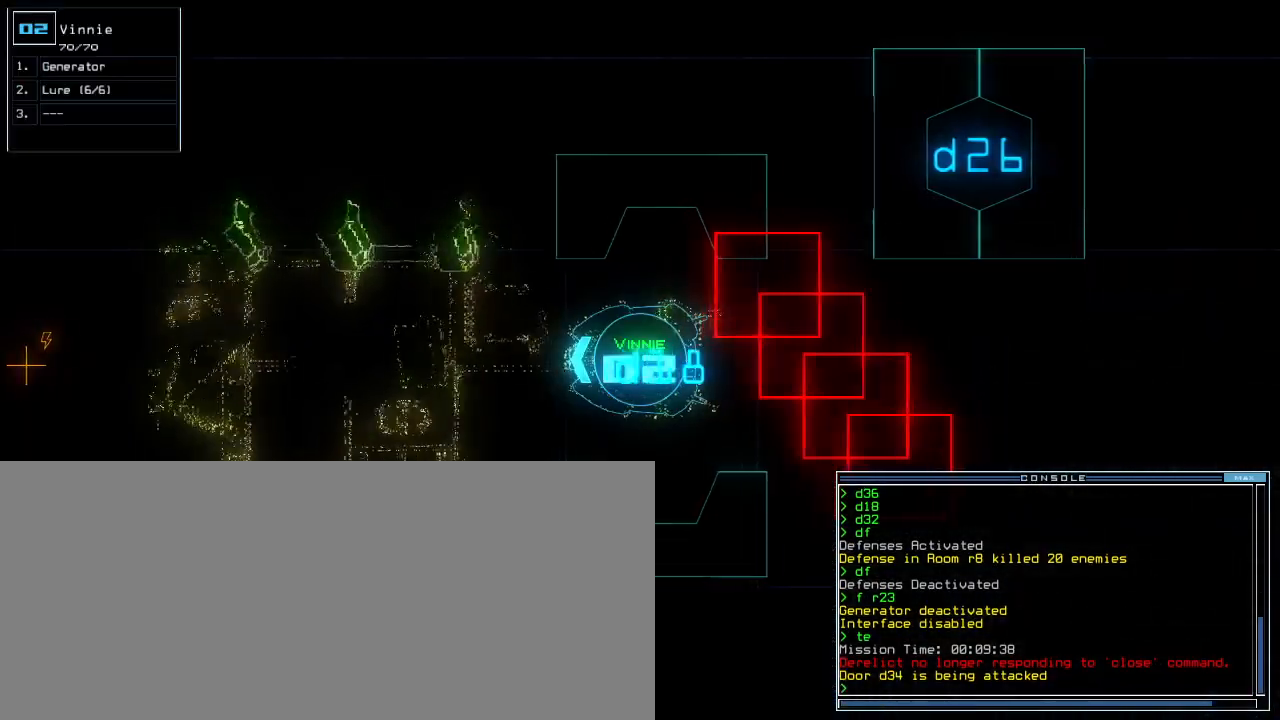
{"keys": ["up"], "events": [[100, "left", "down"], [167, "left", "up"], [350, "right", "down"], [433, "right", "up"]]}
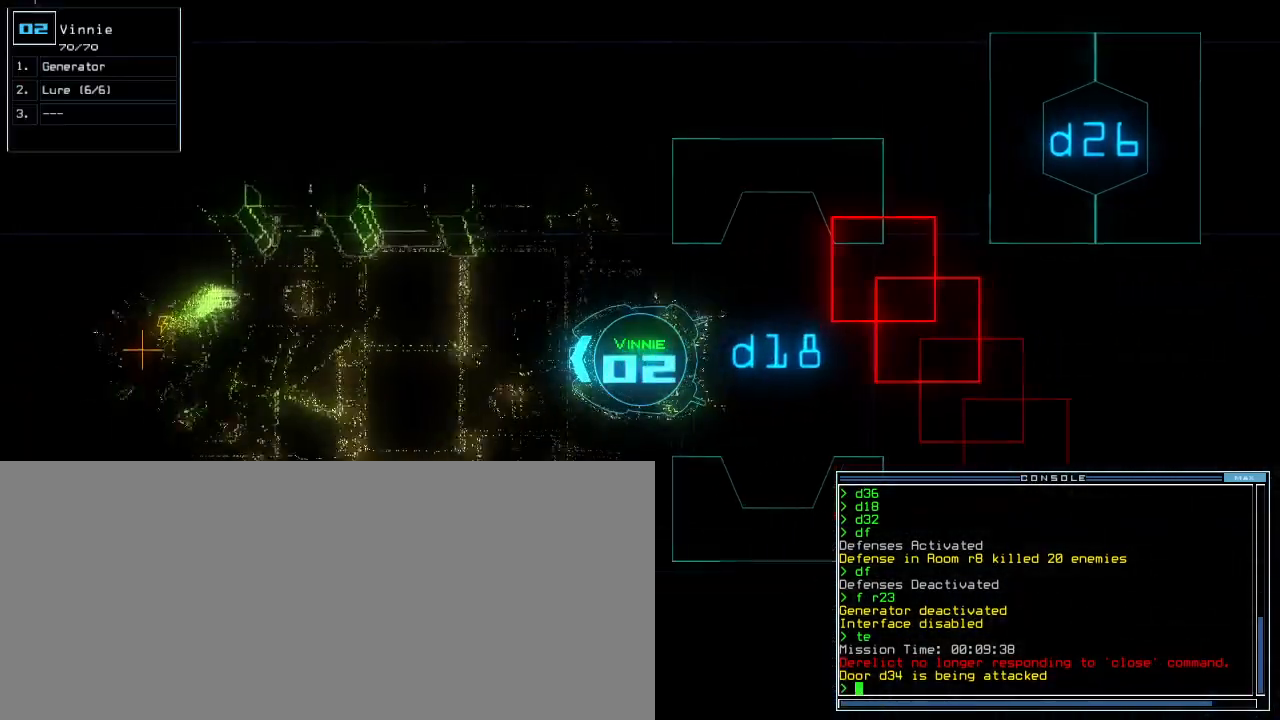
{"keys": ["up"], "events": [[233, "g", "down"], [283, "e", "down"], [317, "g", "up"], [350, "e", "up"]]}
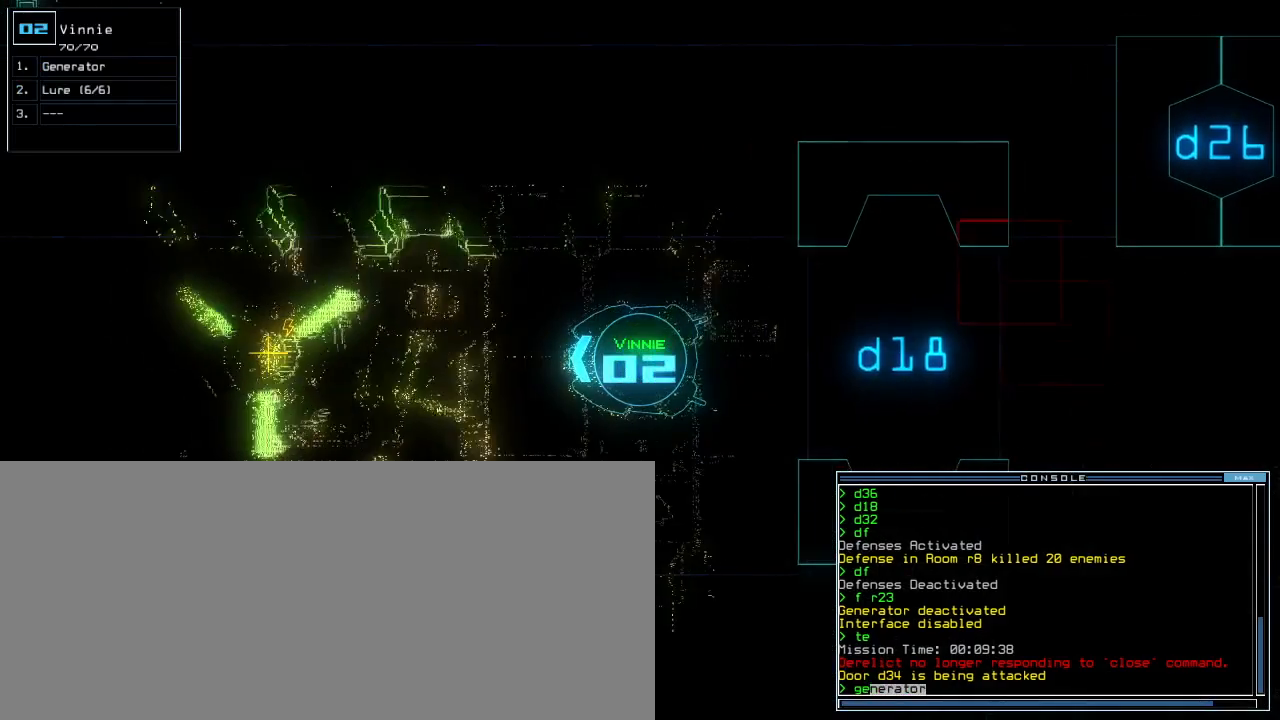
{"keys": ["up"], "events": [[300, "right", "down"], [317, "right", "up"]]}
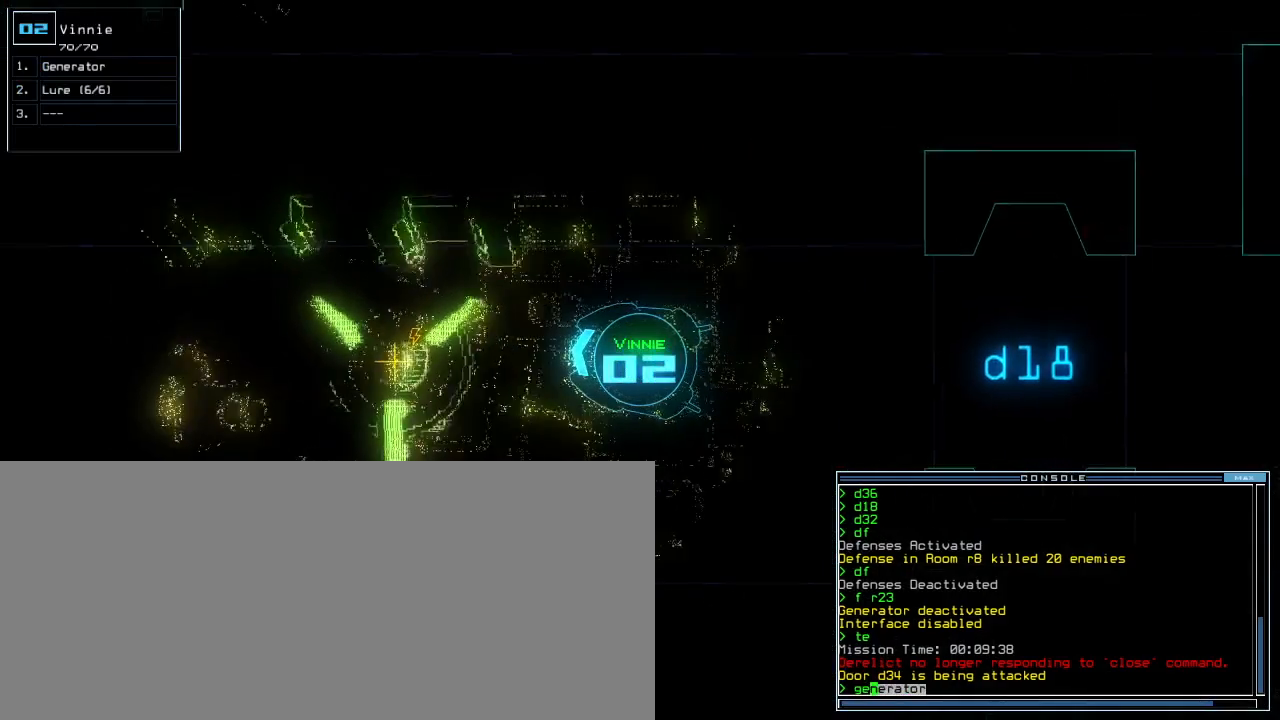
{"keys": ["return"], "events": [[433, "up", "up"], [467, "return", "down"]]}
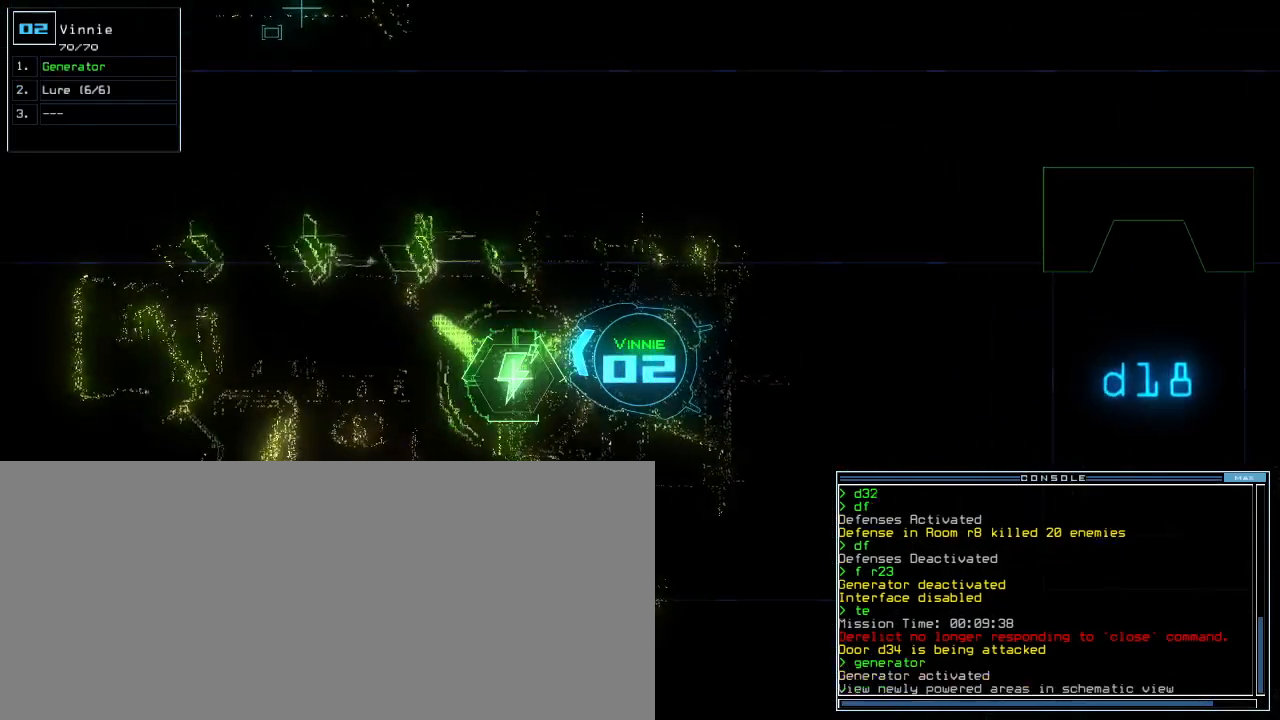
{"keys": [], "events": [[33, "return", "up"], [50, "space", "down"], [133, "space", "up"]]}
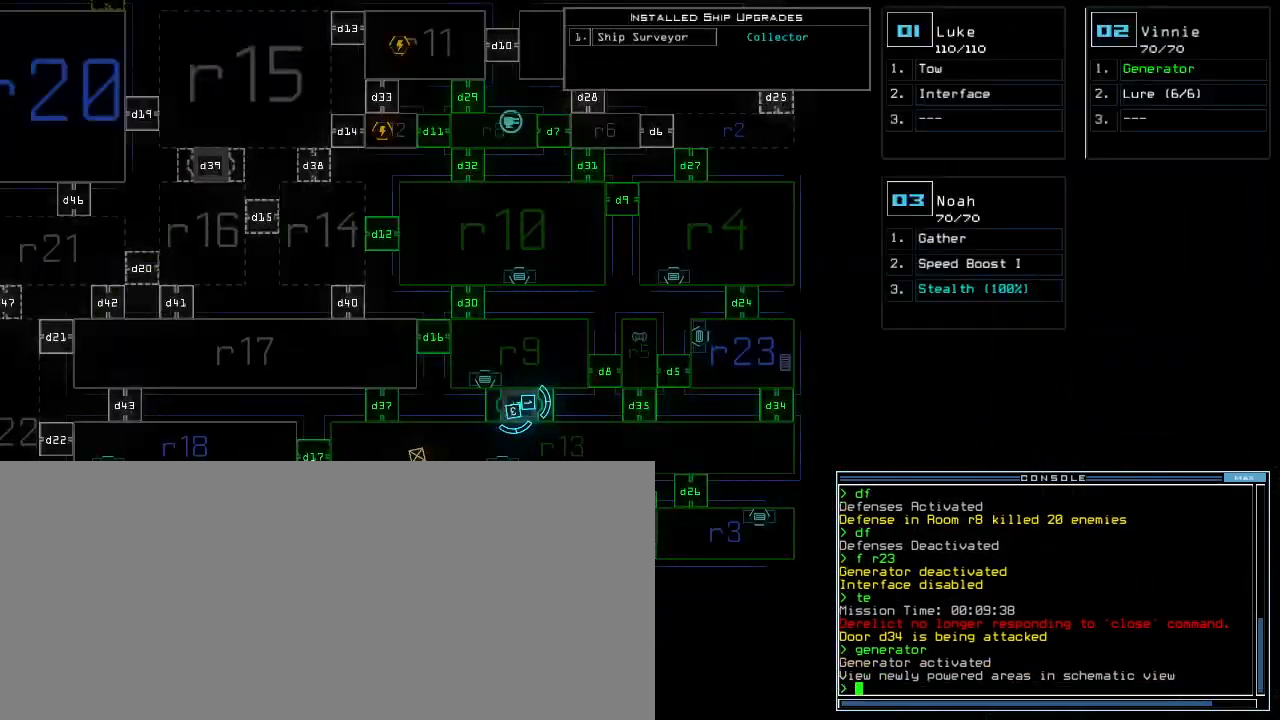
{"keys": [], "events": [[217, "d", "down"], [283, "d", "up"], [417, "2", "down"], [467, "2", "up"]]}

■ ACTIVITY ■
Drop every picture, then write out the remaining entries above exactly as they appear.

■ EXERCISE ANSWER ■
{"keys": ["up"], "events": [[100, "left", "down"], [167, "left", "up"], [350, "right", "down"], [433, "right", "up"]]}
{"keys": ["up"], "events": [[233, "g", "down"], [283, "e", "down"], [317, "g", "up"], [350, "e", "up"]]}
{"keys": ["up"], "events": [[300, "right", "down"], [317, "right", "up"]]}
{"keys": ["return"], "events": [[433, "up", "up"], [467, "return", "down"]]}
{"keys": [], "events": [[33, "return", "up"], [50, "space", "down"], [133, "space", "up"]]}
{"keys": [], "events": [[217, "d", "down"], [283, "d", "up"], [417, "2", "down"], [467, "2", "up"]]}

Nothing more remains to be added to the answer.